Ob die Geschäfte der Hübners jemanden geschädigt haben, ist bis heute unklar. Weder sagt die Finma in ihrer Mitteilung etwas dazu, noch gibt es entsprechende Hinweise aus Anlegerkreisen. Umgekehrt hat die Intervention bei Anlegern, mit denen der Blick in Kontakt steht, zu grosser Verunsicherung geführt. Die plötzliche Schliessung der Geschäfte widerspreche ihren Interessen, so der Tenor.
Warum hat die Finma die Sperre aufgehoben? Eine Sprecherin erklärte am Freitagabend auf Anfrage, die Behörde kommentiere den Fall nicht weiter. Unabhängig vom Einzelfall und generell, so die Sprecherin weiter, «müssen die Untersuchungsbeauftragten der Finma stets verhältnismässig vorgehen, wobei der Schutz der Gläubiger- und Anlegerinteressen im Zentrum steht». Was verhältnismässig sei, hänge wiederum «von der konkreten Sachlage ab, die sich – aus Sicht der Betroffenen erleichternd oder erschwerend – verändern kann».

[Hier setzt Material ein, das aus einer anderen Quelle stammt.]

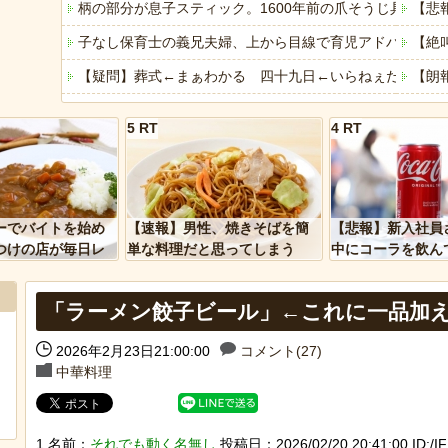
柄の部分が息子スティック。1600年前の爪そうじ具をイ
【悲
子なし保育士の義兄夫婦、上から目線で育児アドバイスさ
【絶
【疑問】葬式←まぁわかる 四十九日←いらねぇだろ
【朗
【ディズニー】高級ホテルでお馴染みのホテルミラコスタ
シャ
5 RT
4 RT
「アメリカのヤンキーがアジア人にケンカを売った結果ｗ
今年
「あなたはアメリカを愛していますか」「はい」トランプ
八百
ヒーローのサバイバルアクション Siege Survivors
【画
ーでバイトを始め
【速報】男性、焼きそばを簡
【悲報】新入社員
【中国】パトカーの前で好演技www当たり屋やお煽り運転
佐藤
つけの店が毎日レ
単な料理だと思ってしまう
中にコーラを飲ん
ーを大量に買って
に怒られてしまう
ET
「ラーメン餃子ビール」←これに一品加
近所
【悲
2026年2月23日21:00:00
コメント(27)
Powered by livedoor 相互RSS
中華料理
1 名前：
それでも動く名無し
投稿日：2026/02/20 20:41:00 ID:/I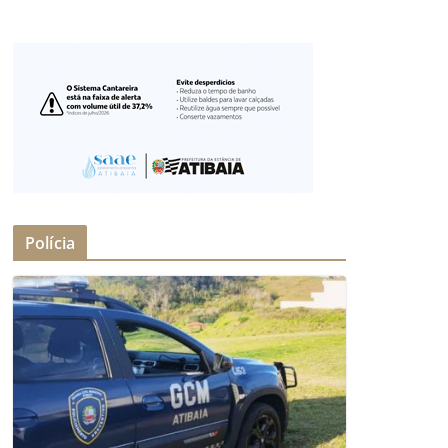
Polícia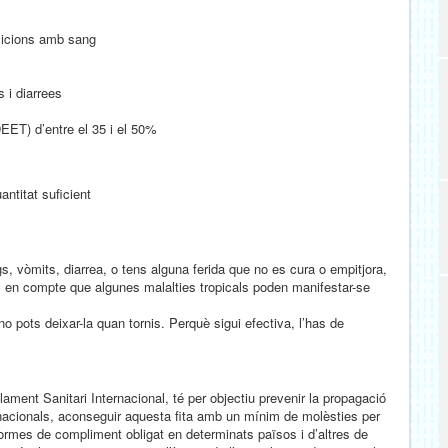
osicions amb sang
 i diarrees
EET) d’entre el 35 i el 50%
ntitat suficient
gs, vòmits, diarrea, o tens alguna ferida que no es cura o empitjora,
es en compte que algunes malalties tropicals poden manifestar-se
no pots deixar-la quan tornis. Perquè sigui efectiva, l’has de
ament Sanitari Internacional, té per objectiu prevenir la propagació
ternacionals, aconseguir aquesta fita amb un mínim de molèsties per
ormes de compliment obligat en determinats països i d’altres de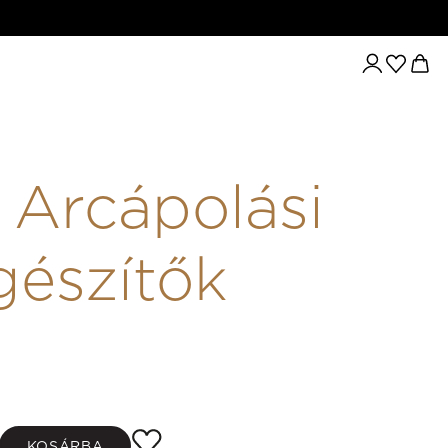
Arcápolási
gészítők
KOSÁRBA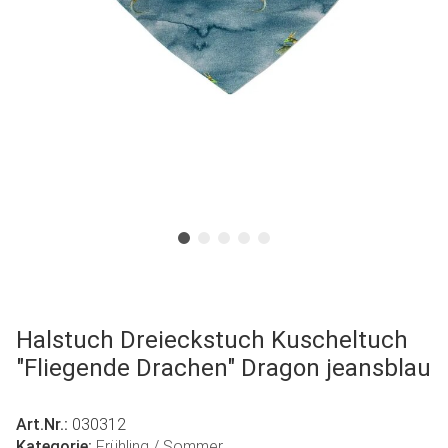
Halstuch Dreieckstuch Kuscheltuch
"Fliegende Drachen" Dragon jeansblau
Art.Nr.:
030312
Kategorie:
Frühling / Sommer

Aus dem Zurückrudern der Behörde kann mit ziemlicher Sicherheit abgeleitet werden, dass der eingesetzte Beamte zum Schluss gekommen ist, dass keine Gelder aus dem Firmengeflecht abfliessen. Vielleicht hat er auch erkannt, dass den Interessen der Investoren besser gedient ist, wenn der Betrieb weiterläuft und damit Erträge erwirtschaftet werden können.

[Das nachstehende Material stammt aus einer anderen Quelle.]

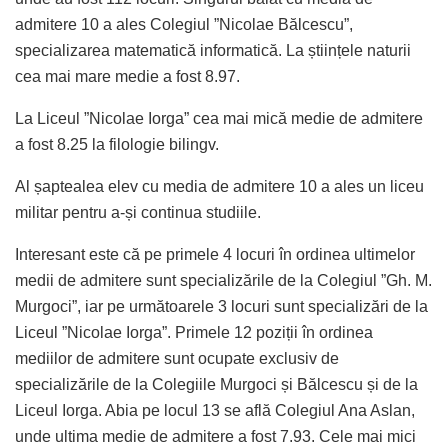
admitere 10 a ales Colegiul ”Nicolae Bălcescu”,
specializarea matematică informatică. La științele naturii
cea mai mare medie a fost 8.97.
La Liceul ”Nicolae Iorga” cea mai mică medie de admitere
a fost 8.25 la filologie bilingv.
Al șaptealea elev cu media de admitere 10 a ales un liceu
militar pentru a-și continua studiile.
Interesant este că pe primele 4 locuri în ordinea ultimelor
medii de admitere sunt specializările de la Colegiul ”Gh. M.
Murgoci”, iar pe următoarele 3 locuri sunt specializări de la
Liceul ”Nicolae Iorga”. Primele 12 poziții în ordinea
mediilor de admitere sunt ocupate exclusiv de
specializările de la Colegiile Murgoci și Bălcescu și de la
Liceul Iorga. Abia pe locul 13 se află Colegiul Ana Aslan,
unde ultima medie de admitere a fost 7.93. Cele mai mici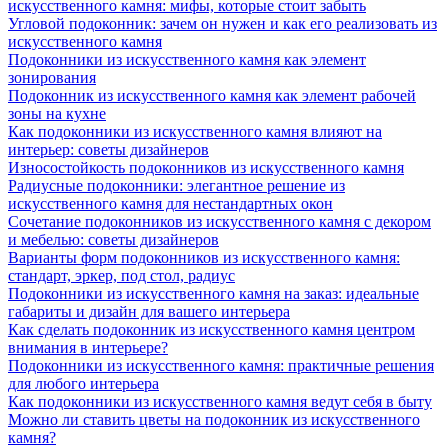
искусственного камня: мифы, которые стоит забыть
Угловой подоконник: зачем он нужен и как его реализовать из
искусственного камня
Подоконники из искусственного камня как элемент
зонирования
Подоконник из искусственного камня как элемент рабочей
зоны на кухне
Как подоконники из искусственного камня влияют на
интерьер: советы дизайнеров
Износостойкость подоконников из искусственного камня
Радиусные подоконники: элегантное решение из
искусственного камня для нестандартных окон
Сочетание подоконников из искусственного камня с декором
и мебелью: советы дизайнеров
Варианты форм подоконников из искусственного камня:
стандарт, эркер, под стол, радиус
Подоконники из искусственного камня на заказ: идеальные
габариты и дизайн для вашего интерьера
Как сделать подоконник из искусственного камня центром
внимания в интерьере?
Подоконники из искусственного камня: практичные решения
для любого интерьера
Как подоконники из искусственного камня ведут себя в быту
Можно ли ставить цветы на подоконник из искусственного
камня?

Das Berner Restaurant Supernova bleibt dennoch weiterhin geschlossen. Das Projekt hätte Anfang November an der Schauplatzgasse als Pop-up-Betrieb eröffnen sollen. Der Untersuchungsbeauftragte hat auch diesen Betrieb geschlossen. Er hatte der Gastro-Unternehmerin Juliette Bülowius unter massivem Druck die Schlüssel abgenommen. Diese wehrt sich gegen die Schliessung.